Get a phone with GPS in it - then you can use Google Maps w/ GPS for free. Also - you can use Google text messages for free -- just send a message to 46645 (GOOGL) with the original address first, then "TO", and then the destination address. Now you're not lost anymore. Get the pearl earrings - those will still be useful in a few years.

Posted by: techie | December 11, 2007 4:00 PM

Get the earrings and hint that you wish you had a GPS. Let someone else do the pricing, searching, comparing while you get to shop for The Perfect Earrings.

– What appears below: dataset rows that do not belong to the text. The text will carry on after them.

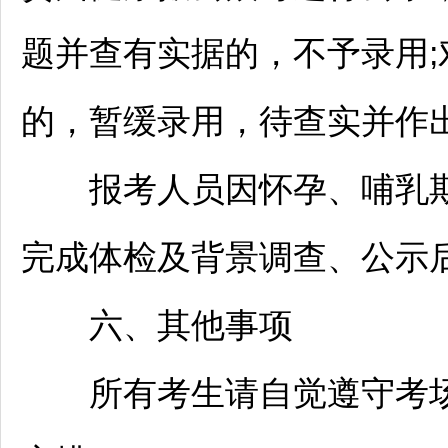
题并查有实据的，不予录用
的，暂缓录用，待查实并作
报考人员因怀孕、哺乳期
完成体检及背景调查、公示
六、其他事项
所有考生请自觉遵守考场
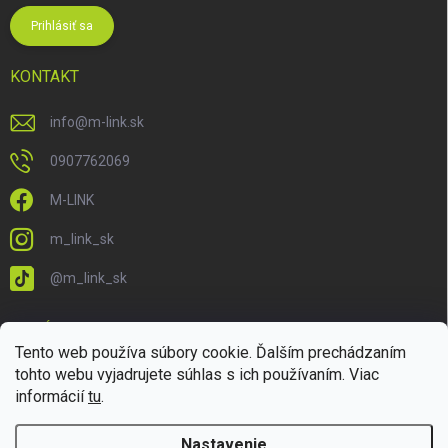
Prihlásiť sa
KONTAKT
info
@
m-link.sk
0907762069
M-LINK
m_link_sk
@m_link_sk
PRIJÍMAME ONLINE PLATBY
Tento web používa súbory cookie. Ďalším prechádzaním
tohto webu vyjadrujete súhlas s ich používaním. Viac
informácií
tu
.
Nastavenie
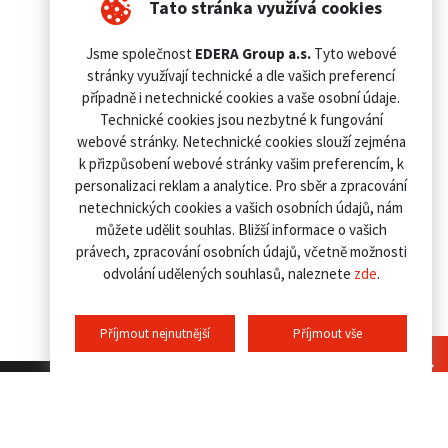
Tato stránka využívá cookies
Jsme společnost
EDERA Group a.s.
Tyto webové
stránky využívají technické a dle vašich preferencí
případně i netechnické cookies a vaše osobní údaje.
Technické cookies jsou nezbytné k fungování
webové stránky. Netechnické cookies slouží zejména
k přizpůsobení webové stránky vašim preferencím, k
personalizaci reklam a analytice. Pro sběr a zpracování
netechnických cookies a vašich osobních údajů, nám
můžete udělit souhlas. Bližší informace o vašich
právech, zpracování osobních údajů, včetně možnosti
odvolání udělených souhlasů, naleznete
zde
.
Příjmout nejnutnější
Příjmout vše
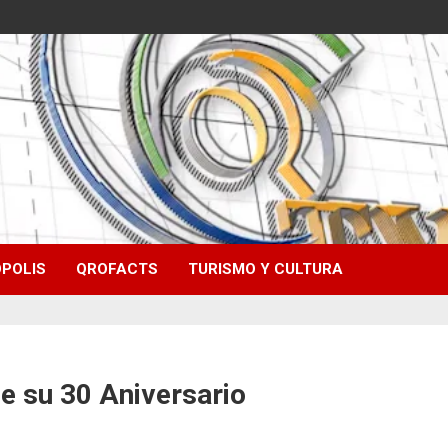
POLIS
QROFACTS
TURISMO Y CULTURA
e su 30 Aniversario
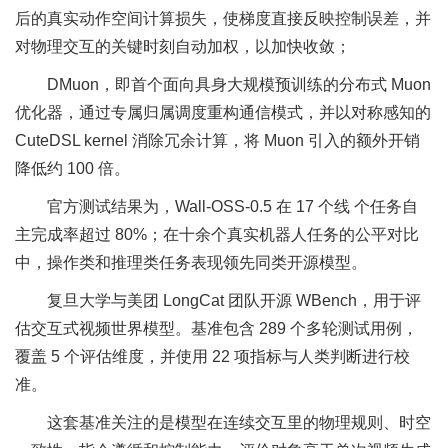
后的真实动作空间计算损失，使梯度直接反映控制误差，并
对物理交互的关键时刻自动加权，以加快收敛；
DMuon，即首个面向具身大规模预训练的分布式 Muon
优化器，通过专属归属调度重构通信模式，并以对称感知的
CuteDSL kernel 消除冗余计算，将 Muon 引入的额外开销
降低约 100 倍。
官方测试结果为，Wall-OSS-0.5 在 17 个线 个任务自
主完成率超过 80%；在十余个真实机器人任务的公平对比
中，操作类和推理类任务表现领先同类开源模型。
复旦大学与美团 LongCat 团队开源 WBench，用于评
估交互式视频世界模型。基准包含 289 个多轮测试用例，
覆盖 5 个评估维度，并使用 22 项指标与人类判断进行校
准。
这套基准关注的是模型在连续交互里的物理规则、时空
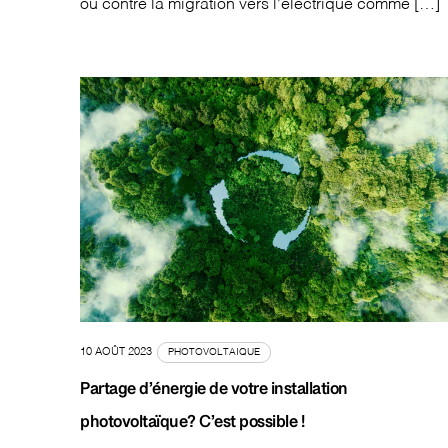
ou contre la migration vers l’électrique comme […]
10 AOÛT 2023
PHOTOVOLTAIQUE
Partage d’énergie de votre installation
photovoltaïque? C’est possible !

Posted by: Improper Girl | December 12, 2007 10:25 AM

Pearls and navigation unit. I believe in getting both. One to look good when you arrive on time to where you're going with the other. The idea of the phone with it is really a keeper! I always get my birthday/Christmas/Valentines and anniversary all rolled into one and get a trip so that I won't "get a Lowes' card" Hubby knows that jewelry bought on a trip is the best memory.

Posted by: Bearmom | December 12, 2007 1:04 PM

People such as limo drivers, etc. may benefit from a navigation device. I don't think the rest of us need one. Common sense suggests that the device itself has to be distracting, leading to sloppy driving, not paying attention, etc. I'm sure it leads to unsafe driving. If you're going someplace unfamiliar, and really have to get there on time, get directions online and take a dry run prior to your trip. If the trip is too long to make that practical, get good directions online (not Mapquest! Use AAA!).

Posted by: mibsphil | December 12, 2007 4:17 PM

Definitely the GPS. We have used ours all over the world by downloading additional maps. Once you get used to it you will stop looking at the screen, and when traveling you can just pop in a destination (like a specific museum for example) and it will take you there. I love, love, love my Garmin unit, never leave home without it.

Posted by: constant traveler | December 13, 2007 10:16 AM

Both!

Every woman should have a set of pearls-- they are a classic.

GPS-- I am NOT a gadget person but it's so practical. I can't read in moving transit (planes, cars, buses) so it's better that my husband canfocus on the road instead of trying to look at a map when going somewhere unfamiliar and I don't have to get sick.

Posted by: American abroad | December 13, 2007 1:06 PM

The comments to this entry are closed.